Plus de 2 milliards de Terriens n’ont pas d’accès direct à l’eau
L’ONU et l’Unesco alertent sur la pénurie à venir de l’or bleu, souvent négligé et gaspillé. La pandémie accroît les inégalités entre pays riches et pauvres.

Comment quantifier ce que représentent 443 millions de journées d’école perdues tous les ans à cause des maladies liées à l’eau? Que faire pour raccourcir les trente minutes imposées à des centaines de millions de femmes et enfants dans le monde pour aller chercher de l’eau et qui les exposent aux risques d’agressions et de viols? Comment freiner la propagation du Covid-19 si des milliards de personnes ne peuvent pas se laver les mains?
Ces questions et bien d’autres sont soulevées par le rapport de l’ONU publié lundi par l’Unesco à l’occasion de la Journée mondiale de l’eau. Elles renvoient les pays riches à la véritable valeur de l’eau, trop souvent considérée comme un bien évident et inépuisable. «Nous ne payons pas le prix juste de nos services d’approvisionnement et d’assainissement, explique Richard Connor, coauteur du rapport. Peu d’entre nous savent, par exemple, que le traitement de nos eaux usées coûte cinq fois plus que le traitement de l’eau propre qui entre dans nos logements.»
«Le traitement de nos eaux usées coûte cinq fois plus que le traitement de l’eau propre.» Richard Connor, coauteur du rapport de l’ONU
Si l’or bleu est souvent négligé, gaspillé, c’est parce que nous avons trop tendance à ne raisonner qu’en termes de coût de revient, sans percevoir son immense valeur, qu’aucun prix ne saurait traduire. «L’eau est notre ressource la plus précieuse, à laquelle plus de 2 milliards de personnes n’ont pas directement accès», résume la directrice générale de l’Unesco, Audrey Azoulay.

Effets de la pandémie
La pandémie de Covid-19 a augmenté la pression sur l’accès à l’eau potable. Même s’il est trop tôt pour le quantifier, Richard Connor appelle à en tirer les conséquences. Pour permettre aux populations de se laver les mains, afin de stopper la propagation du virus et de relancer les économies, «les gouvernements doivent raccorder toujours plus leur population au réseau de distribution».
«Les retombées économiques dramatiques de la pandémie doivent pousser les gouvernements à raccorder toujours plus leur population au réseau de distribution.» Richard Connor, coauteur du rapport
Car la valeur de l’eau, c’est avant tout une affaire de politique. Richard Connor donne un exemple limpide: «Supposons que le volume d’eau nécessaire pour produire 1 kilogramme de carottes équivaut à celui pour produire 20 vaccins, mais la valeur de ces produits, et donc de l’eau utilisée, n’est pas nécessairement la même. Si l’eau est abondante, il n’y a pas de problème, mais si elle vient à manquer il faudra faire un choix politique: carottes ou vaccins.»
S’il ne fallait retenir que ces chiffres
70% de l’eau dans le monde est utilisée par l’agriculture. Dans certains pays, ce chiffre peut monter jusqu’à 95%.
Environ 80% des eaux usées industrielles et municipales de la planète sont déversées dans l’environnement sans aucun traitement préalable.
Dans certains pays émergents, les gens consacrent jusqu’à un tiers de leur revenu à l’achat d’eau potable.

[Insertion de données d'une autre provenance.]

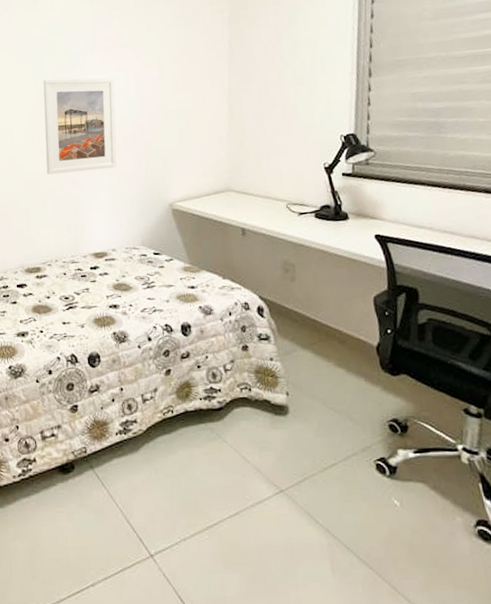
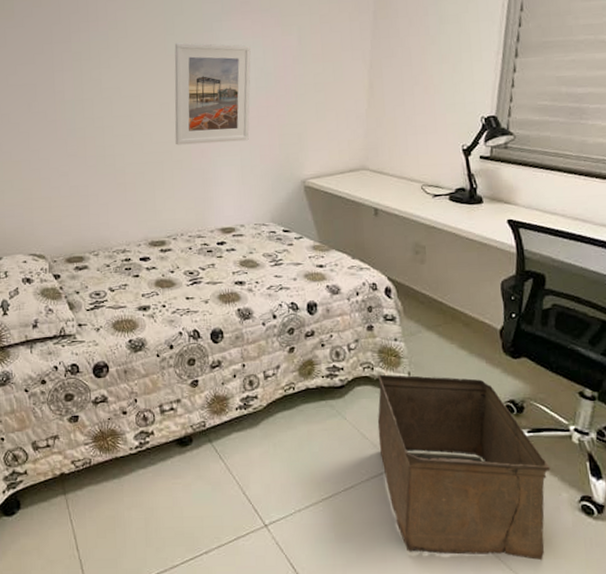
storage bin: none [256,395,444,592] -> present [377,374,550,561]

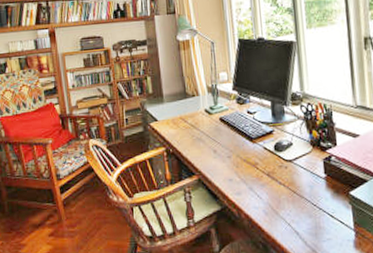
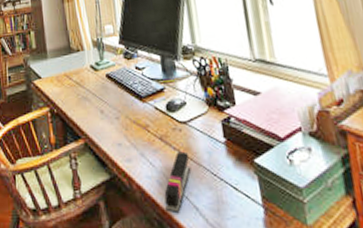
stapler: none [269,185,294,238] -> present [164,151,191,214]

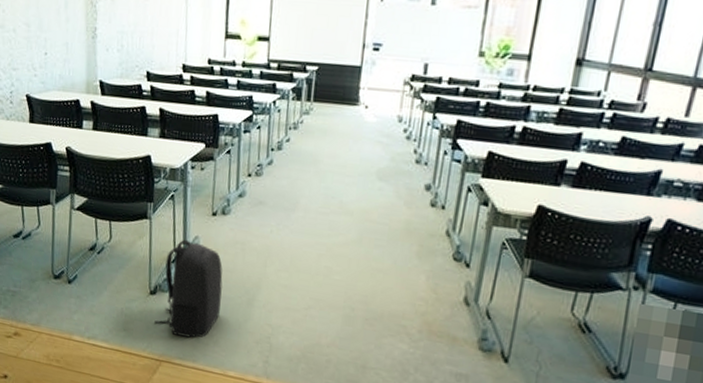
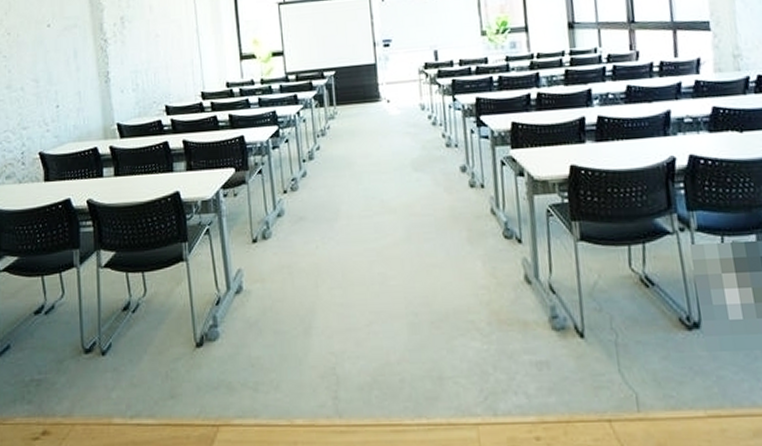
backpack: present [154,239,223,338] -> none [205,275,276,390]

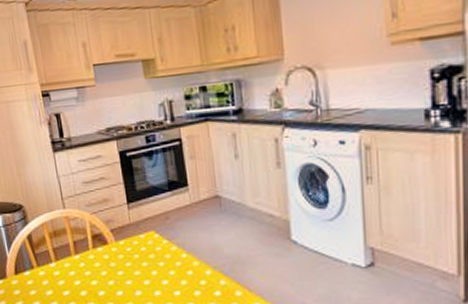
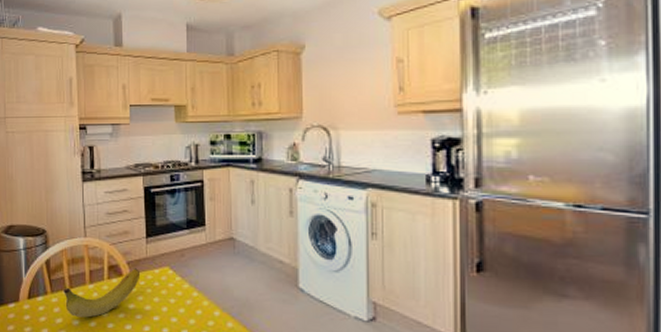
fruit: none [50,235,126,288] -> present [64,268,141,318]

Cette rareté de l’eau est exacerbée par la pollution qui touche les grands fleuves d’Afrique, d’Asie et d’Amérique latine. Quant au réchauffement climatique, il provoque des sécheresses et des inondations plus extrêmes, mais dans ce dernier cas, les régions touchées ne peuvent souvent pas stocker le surplus d’eau dans des barrages ou des réservoirs. D’une manière ou d’une autre, l’eau viendra à manquer, résume l’expert.
Un droit fondamental
La demande, elle, va au contraire augmenter, avec la croissance de la population et les changements des habitudes de consommation des pays émergents. «Les gens vont par exemple consommer plus de viande, acheter plus de meubles. La production de tous ces biens nécessite beaucoup d’eau.» L’eau doit rester un bien public, note Richard Connor. Et de rappeler que le droit humain à l’approvisionnement est fondamental.
La guerre de l’eau aura-t-elle bien lieu? Si elle n’est pas la seule cause des conflits, cette ressource augmente certainement la tension entre États: l’Égypte, l’Éthiopie et le Soudan se disputent depuis des années la gestion du barrage du Nil. La Turquie bloque régulièrement l’approvisionnement en eau des forces kurdes au nord de la Syrie. Mais l’eau peut aussi être source de coopération, comme c’est le cas des pays riverains du Mékong, ou sa gestion commune entre le Sénégal et la Mauritanie. De quoi rêver d’une solidarité internationale face à une ressource toujours plus rare mais indispensable à l’espèce humaine.